# RECORDED DATA:
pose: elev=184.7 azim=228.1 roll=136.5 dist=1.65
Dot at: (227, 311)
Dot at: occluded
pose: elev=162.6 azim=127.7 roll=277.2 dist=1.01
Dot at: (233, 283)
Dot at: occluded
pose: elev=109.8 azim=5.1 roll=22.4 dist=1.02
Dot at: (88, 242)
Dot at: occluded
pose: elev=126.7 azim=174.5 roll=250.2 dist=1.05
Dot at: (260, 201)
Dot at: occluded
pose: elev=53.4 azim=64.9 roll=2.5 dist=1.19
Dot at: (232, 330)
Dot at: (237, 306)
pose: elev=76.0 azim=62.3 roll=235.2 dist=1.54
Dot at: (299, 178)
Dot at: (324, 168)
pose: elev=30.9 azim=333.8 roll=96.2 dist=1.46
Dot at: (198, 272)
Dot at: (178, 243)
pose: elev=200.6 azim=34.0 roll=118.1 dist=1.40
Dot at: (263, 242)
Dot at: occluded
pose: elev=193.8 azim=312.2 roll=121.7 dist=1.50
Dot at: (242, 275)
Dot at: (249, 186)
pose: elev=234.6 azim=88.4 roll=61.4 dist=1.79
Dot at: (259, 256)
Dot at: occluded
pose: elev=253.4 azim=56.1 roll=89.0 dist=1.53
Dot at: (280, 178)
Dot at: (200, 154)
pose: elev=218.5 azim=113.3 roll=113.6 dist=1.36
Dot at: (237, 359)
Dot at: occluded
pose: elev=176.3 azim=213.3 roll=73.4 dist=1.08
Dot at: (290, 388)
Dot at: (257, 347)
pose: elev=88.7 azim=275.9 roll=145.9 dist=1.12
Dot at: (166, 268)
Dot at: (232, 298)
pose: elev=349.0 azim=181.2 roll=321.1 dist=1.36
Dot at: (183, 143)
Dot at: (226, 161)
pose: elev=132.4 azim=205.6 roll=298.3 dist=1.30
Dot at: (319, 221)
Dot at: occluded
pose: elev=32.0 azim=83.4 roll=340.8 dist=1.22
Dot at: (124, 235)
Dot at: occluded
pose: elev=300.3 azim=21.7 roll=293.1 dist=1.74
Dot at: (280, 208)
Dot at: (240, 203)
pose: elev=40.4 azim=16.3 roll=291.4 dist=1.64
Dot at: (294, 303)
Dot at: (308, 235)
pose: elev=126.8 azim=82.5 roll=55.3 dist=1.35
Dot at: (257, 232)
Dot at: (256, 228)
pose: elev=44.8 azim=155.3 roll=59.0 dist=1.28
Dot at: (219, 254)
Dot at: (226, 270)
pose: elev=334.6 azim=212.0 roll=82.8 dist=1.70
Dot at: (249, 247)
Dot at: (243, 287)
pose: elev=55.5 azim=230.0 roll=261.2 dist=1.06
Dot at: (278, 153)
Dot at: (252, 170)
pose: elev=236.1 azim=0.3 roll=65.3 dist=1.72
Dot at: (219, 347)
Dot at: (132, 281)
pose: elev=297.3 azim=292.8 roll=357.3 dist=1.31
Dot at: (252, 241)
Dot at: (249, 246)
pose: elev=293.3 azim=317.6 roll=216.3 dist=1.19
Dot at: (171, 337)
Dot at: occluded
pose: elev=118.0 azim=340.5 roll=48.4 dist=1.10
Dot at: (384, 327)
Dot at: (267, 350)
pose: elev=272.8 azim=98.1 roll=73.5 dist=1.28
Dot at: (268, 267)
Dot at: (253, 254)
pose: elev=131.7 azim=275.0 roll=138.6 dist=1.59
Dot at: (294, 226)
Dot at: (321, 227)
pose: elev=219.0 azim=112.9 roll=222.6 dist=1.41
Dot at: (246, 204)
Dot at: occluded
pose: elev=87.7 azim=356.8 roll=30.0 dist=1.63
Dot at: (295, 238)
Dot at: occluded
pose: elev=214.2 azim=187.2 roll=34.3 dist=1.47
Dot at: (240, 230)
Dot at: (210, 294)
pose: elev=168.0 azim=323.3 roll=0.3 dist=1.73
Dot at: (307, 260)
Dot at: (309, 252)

# TASK STATEMENT:
Could you write out every item above again, word for word, with nothing changed?

# RESULT BELOW:
pose: elev=184.7 azim=228.1 roll=136.5 dist=1.65
Dot at: (227, 311)
Dot at: occluded
pose: elev=162.6 azim=127.7 roll=277.2 dist=1.01
Dot at: (233, 283)
Dot at: occluded
pose: elev=109.8 azim=5.1 roll=22.4 dist=1.02
Dot at: (88, 242)
Dot at: occluded
pose: elev=126.7 azim=174.5 roll=250.2 dist=1.05
Dot at: (260, 201)
Dot at: occluded
pose: elev=53.4 azim=64.9 roll=2.5 dist=1.19
Dot at: (232, 330)
Dot at: (237, 306)
pose: elev=76.0 azim=62.3 roll=235.2 dist=1.54
Dot at: (299, 178)
Dot at: (324, 168)
pose: elev=30.9 azim=333.8 roll=96.2 dist=1.46
Dot at: (198, 272)
Dot at: (178, 243)
pose: elev=200.6 azim=34.0 roll=118.1 dist=1.40
Dot at: (263, 242)
Dot at: occluded
pose: elev=193.8 azim=312.2 roll=121.7 dist=1.50
Dot at: (242, 275)
Dot at: (249, 186)
pose: elev=234.6 azim=88.4 roll=61.4 dist=1.79
Dot at: (259, 256)
Dot at: occluded
pose: elev=253.4 azim=56.1 roll=89.0 dist=1.53
Dot at: (280, 178)
Dot at: (200, 154)
pose: elev=218.5 azim=113.3 roll=113.6 dist=1.36
Dot at: (237, 359)
Dot at: occluded
pose: elev=176.3 azim=213.3 roll=73.4 dist=1.08
Dot at: (290, 388)
Dot at: (257, 347)
pose: elev=88.7 azim=275.9 roll=145.9 dist=1.12
Dot at: (166, 268)
Dot at: (232, 298)
pose: elev=349.0 azim=181.2 roll=321.1 dist=1.36
Dot at: (183, 143)
Dot at: (226, 161)
pose: elev=132.4 azim=205.6 roll=298.3 dist=1.30
Dot at: (319, 221)
Dot at: occluded
pose: elev=32.0 azim=83.4 roll=340.8 dist=1.22
Dot at: (124, 235)
Dot at: occluded
pose: elev=300.3 azim=21.7 roll=293.1 dist=1.74
Dot at: (280, 208)
Dot at: (240, 203)
pose: elev=40.4 azim=16.3 roll=291.4 dist=1.64
Dot at: (294, 303)
Dot at: (308, 235)
pose: elev=126.8 azim=82.5 roll=55.3 dist=1.35
Dot at: (257, 232)
Dot at: (256, 228)
pose: elev=44.8 azim=155.3 roll=59.0 dist=1.28
Dot at: (219, 254)
Dot at: (226, 270)
pose: elev=334.6 azim=212.0 roll=82.8 dist=1.70
Dot at: (249, 247)
Dot at: (243, 287)
pose: elev=55.5 azim=230.0 roll=261.2 dist=1.06
Dot at: (278, 153)
Dot at: (252, 170)
pose: elev=236.1 azim=0.3 roll=65.3 dist=1.72
Dot at: (219, 347)
Dot at: (132, 281)
pose: elev=297.3 azim=292.8 roll=357.3 dist=1.31
Dot at: (252, 241)
Dot at: (249, 246)
pose: elev=293.3 azim=317.6 roll=216.3 dist=1.19
Dot at: (171, 337)
Dot at: occluded
pose: elev=118.0 azim=340.5 roll=48.4 dist=1.10
Dot at: (384, 327)
Dot at: (267, 350)
pose: elev=272.8 azim=98.1 roll=73.5 dist=1.28
Dot at: (268, 267)
Dot at: (253, 254)
pose: elev=131.7 azim=275.0 roll=138.6 dist=1.59
Dot at: (294, 226)
Dot at: (321, 227)
pose: elev=219.0 azim=112.9 roll=222.6 dist=1.41
Dot at: (246, 204)
Dot at: occluded
pose: elev=87.7 azim=356.8 roll=30.0 dist=1.63
Dot at: (295, 238)
Dot at: occluded
pose: elev=214.2 azim=187.2 roll=34.3 dist=1.47
Dot at: (240, 230)
Dot at: (210, 294)
pose: elev=168.0 azim=323.3 roll=0.3 dist=1.73
Dot at: (307, 260)
Dot at: (309, 252)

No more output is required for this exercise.